Scan the lines below and report each one containing "wrist" by copying it.

____ DATA FOR REVIEW

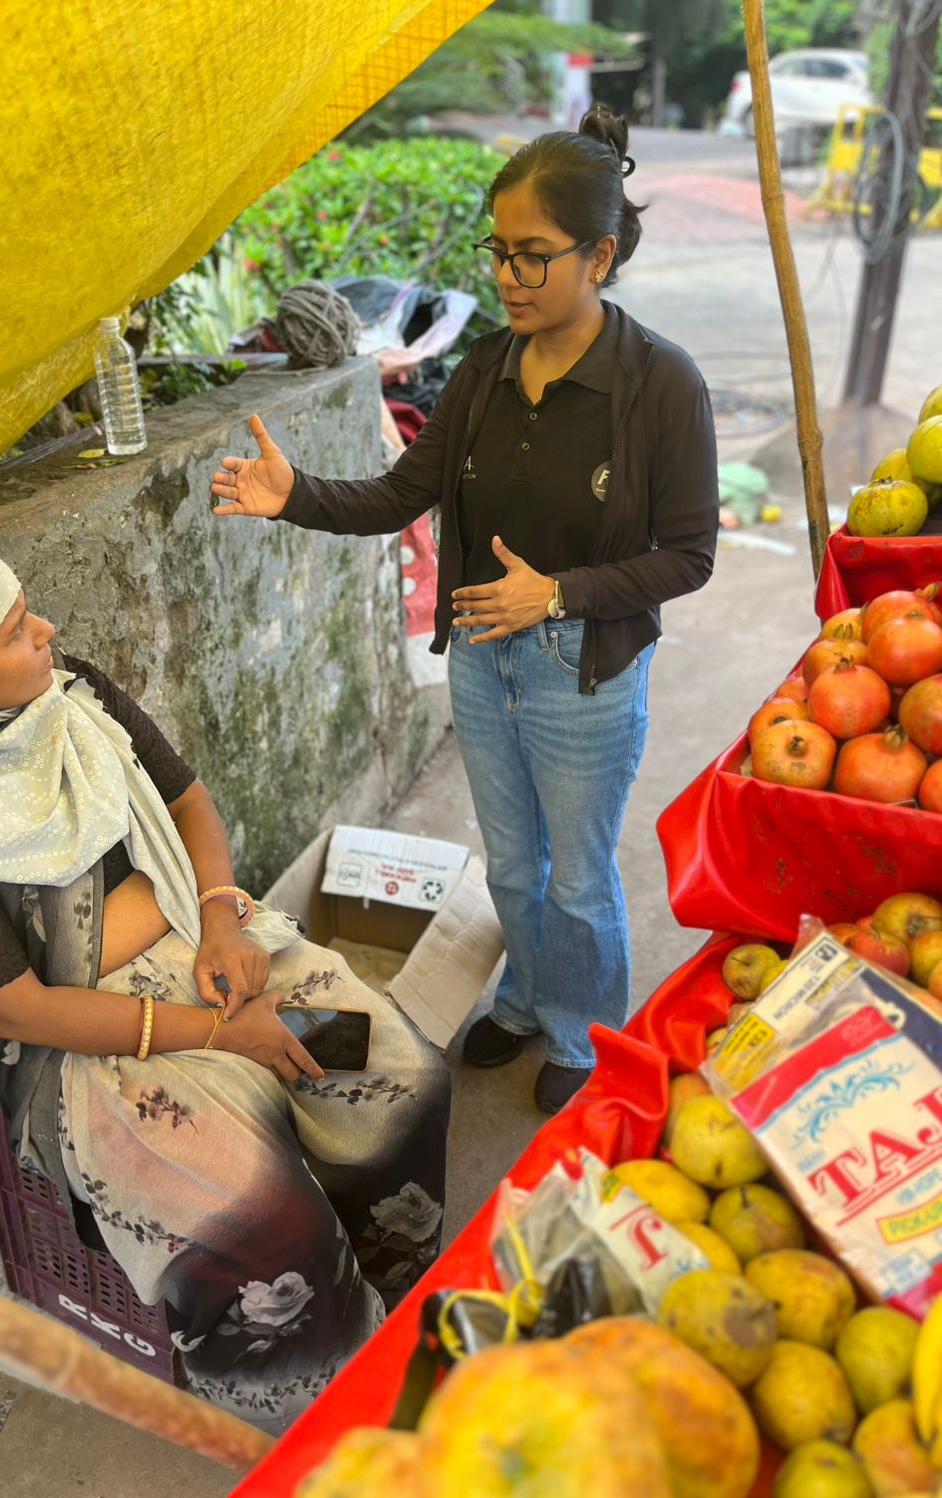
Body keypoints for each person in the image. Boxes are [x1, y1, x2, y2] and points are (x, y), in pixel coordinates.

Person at [0, 536, 450, 1431]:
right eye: (14, 632)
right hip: (85, 1037)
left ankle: (392, 1300)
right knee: (260, 1218)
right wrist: (225, 1034)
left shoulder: (74, 694)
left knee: (400, 1077)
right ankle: (329, 1411)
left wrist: (221, 920)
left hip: (203, 941)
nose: (46, 630)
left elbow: (187, 801)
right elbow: (19, 1008)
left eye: (27, 609)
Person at [211, 106, 718, 1115]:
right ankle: (526, 1003)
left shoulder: (660, 383)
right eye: (499, 252)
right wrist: (296, 494)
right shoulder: (486, 369)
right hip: (485, 658)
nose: (508, 277)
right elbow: (401, 495)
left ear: (600, 254)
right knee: (515, 865)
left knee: (578, 875)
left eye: (534, 256)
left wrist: (559, 593)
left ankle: (581, 1031)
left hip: (584, 669)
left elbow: (689, 556)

________

[EXERCISE OUTPUT]
right wrist: (225, 1034)
left wrist: (221, 920)
right wrist: (296, 494)
left wrist: (559, 593)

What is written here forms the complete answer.